Amazon has been updating the large-screened Kindle Scribe tablet more frequently and regularly than it updates its standard e-readers, and today the company is announcing the tablet’s third hardware update in four years. The regular Scribe is also being joined by a lower-end Scribe with less storage and no front light and an upgraded Kindle Scribe Colorsoft model with a color e-ink screen. This makes it only the second Kindle to include a color screen, after last year’s Kindle Colorsoft.
Both the regular Kindle Scribe and the Kindle Scribe Colorsoft are available to order starting today for $500 and $630, respectively. Both of those devices include a Premium Pen accessory and 32GB of internal storage; 64GB of storage is available for an extra $50 for both devices. The cheaper front light-less Scribe is coming sometime next year and will run $430 for a model with a more modest 16GB of storage. (These are all much more expensive than the original Scribe’s $340 launch price, but inflation, tariffs, and shortages are wreaking havoc with all kinds of tech prices for the past few years.)

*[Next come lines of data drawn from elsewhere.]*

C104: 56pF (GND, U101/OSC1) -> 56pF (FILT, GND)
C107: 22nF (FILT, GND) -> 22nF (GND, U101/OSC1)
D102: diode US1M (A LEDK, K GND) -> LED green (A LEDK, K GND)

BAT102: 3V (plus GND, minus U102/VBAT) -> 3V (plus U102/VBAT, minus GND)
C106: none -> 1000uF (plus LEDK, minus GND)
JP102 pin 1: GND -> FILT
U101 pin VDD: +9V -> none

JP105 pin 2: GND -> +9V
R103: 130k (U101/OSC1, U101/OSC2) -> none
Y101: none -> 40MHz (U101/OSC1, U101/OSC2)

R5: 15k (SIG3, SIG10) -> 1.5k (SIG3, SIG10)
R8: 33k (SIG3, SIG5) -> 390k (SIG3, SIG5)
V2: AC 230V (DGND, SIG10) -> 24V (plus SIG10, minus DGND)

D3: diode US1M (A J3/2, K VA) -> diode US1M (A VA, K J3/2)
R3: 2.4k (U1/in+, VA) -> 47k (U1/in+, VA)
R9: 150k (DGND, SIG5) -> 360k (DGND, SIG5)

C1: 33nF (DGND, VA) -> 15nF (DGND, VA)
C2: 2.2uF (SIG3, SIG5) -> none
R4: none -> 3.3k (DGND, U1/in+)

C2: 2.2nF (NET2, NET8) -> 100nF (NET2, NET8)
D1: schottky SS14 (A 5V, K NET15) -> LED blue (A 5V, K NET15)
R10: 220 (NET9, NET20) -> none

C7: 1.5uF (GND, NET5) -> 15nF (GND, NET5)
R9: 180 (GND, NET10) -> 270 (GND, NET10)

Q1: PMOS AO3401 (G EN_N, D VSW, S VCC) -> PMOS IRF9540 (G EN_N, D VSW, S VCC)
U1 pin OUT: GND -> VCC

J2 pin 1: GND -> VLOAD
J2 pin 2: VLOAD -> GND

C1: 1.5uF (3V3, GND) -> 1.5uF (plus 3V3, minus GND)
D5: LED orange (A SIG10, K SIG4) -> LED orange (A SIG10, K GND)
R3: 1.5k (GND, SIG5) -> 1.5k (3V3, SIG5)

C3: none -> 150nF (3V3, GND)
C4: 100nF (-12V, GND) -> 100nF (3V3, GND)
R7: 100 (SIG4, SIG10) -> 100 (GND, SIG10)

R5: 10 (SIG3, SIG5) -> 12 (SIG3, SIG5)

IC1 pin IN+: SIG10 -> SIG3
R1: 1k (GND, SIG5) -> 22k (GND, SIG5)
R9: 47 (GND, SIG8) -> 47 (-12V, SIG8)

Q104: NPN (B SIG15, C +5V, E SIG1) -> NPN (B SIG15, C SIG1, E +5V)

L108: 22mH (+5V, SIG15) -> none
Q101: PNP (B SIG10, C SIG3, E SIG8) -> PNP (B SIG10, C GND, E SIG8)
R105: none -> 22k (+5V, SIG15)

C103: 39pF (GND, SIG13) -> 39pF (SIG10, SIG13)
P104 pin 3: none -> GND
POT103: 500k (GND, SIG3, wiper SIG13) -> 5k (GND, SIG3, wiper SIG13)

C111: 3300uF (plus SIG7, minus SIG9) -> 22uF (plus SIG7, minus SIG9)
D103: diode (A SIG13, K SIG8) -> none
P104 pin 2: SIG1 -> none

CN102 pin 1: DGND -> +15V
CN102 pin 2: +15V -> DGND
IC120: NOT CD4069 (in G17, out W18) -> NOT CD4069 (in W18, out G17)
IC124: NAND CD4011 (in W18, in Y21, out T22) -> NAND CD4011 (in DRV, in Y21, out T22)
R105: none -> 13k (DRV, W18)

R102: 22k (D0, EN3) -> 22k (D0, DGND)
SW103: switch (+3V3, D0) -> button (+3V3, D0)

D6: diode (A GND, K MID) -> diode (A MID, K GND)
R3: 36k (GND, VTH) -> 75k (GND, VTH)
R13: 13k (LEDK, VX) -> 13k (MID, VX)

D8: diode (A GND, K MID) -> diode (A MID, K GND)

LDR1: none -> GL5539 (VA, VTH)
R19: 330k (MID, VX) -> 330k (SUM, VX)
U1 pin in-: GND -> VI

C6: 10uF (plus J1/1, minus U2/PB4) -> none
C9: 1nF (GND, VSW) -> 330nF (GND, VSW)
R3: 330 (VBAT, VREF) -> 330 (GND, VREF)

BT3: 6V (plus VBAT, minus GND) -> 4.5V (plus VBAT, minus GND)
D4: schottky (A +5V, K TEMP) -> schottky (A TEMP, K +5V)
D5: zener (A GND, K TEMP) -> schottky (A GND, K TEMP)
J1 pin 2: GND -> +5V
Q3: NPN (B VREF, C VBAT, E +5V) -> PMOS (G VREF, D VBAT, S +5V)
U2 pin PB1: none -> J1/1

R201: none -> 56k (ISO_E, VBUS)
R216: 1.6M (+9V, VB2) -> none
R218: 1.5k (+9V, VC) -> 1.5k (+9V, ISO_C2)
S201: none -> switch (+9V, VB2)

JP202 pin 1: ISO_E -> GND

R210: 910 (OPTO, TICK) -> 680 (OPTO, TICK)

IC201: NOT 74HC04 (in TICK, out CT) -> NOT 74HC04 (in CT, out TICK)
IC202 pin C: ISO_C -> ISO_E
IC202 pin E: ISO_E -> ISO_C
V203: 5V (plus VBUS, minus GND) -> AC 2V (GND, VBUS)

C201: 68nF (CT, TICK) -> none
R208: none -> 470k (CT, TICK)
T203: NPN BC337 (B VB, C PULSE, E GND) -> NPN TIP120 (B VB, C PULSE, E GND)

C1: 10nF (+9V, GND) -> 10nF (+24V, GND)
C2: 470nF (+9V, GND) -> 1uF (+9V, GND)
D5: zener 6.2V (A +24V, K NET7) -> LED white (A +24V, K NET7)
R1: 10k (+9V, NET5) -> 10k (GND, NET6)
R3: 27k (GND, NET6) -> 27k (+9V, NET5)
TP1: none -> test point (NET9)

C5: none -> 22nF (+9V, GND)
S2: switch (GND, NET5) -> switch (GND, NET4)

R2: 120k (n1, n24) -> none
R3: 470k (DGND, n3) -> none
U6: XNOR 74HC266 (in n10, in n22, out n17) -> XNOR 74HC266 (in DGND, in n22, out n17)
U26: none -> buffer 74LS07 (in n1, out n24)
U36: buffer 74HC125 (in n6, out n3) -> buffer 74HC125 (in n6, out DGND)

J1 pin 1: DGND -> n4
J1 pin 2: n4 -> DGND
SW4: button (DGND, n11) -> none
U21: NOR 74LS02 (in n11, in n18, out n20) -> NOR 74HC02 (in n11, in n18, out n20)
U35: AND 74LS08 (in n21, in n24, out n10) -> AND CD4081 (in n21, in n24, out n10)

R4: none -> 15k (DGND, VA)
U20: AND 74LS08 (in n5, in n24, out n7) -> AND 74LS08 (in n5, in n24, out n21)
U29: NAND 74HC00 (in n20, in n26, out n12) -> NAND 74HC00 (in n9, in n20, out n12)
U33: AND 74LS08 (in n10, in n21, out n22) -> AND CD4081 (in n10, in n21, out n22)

The Scribe and Scribe Colorsoft both come with an updated front light “with miniaturized LEDs that fit tightly against the display,” narrowing the bezel and improving the uniformity of the lighting. Amazon has also tweaked the friction level of the paper-like texture on the glass display, shrunk the gap between the glass and the actual display panel to make writing on the tablet feel more like writing on paper, and added a quad-core processor and more RAM to speed the tablet up.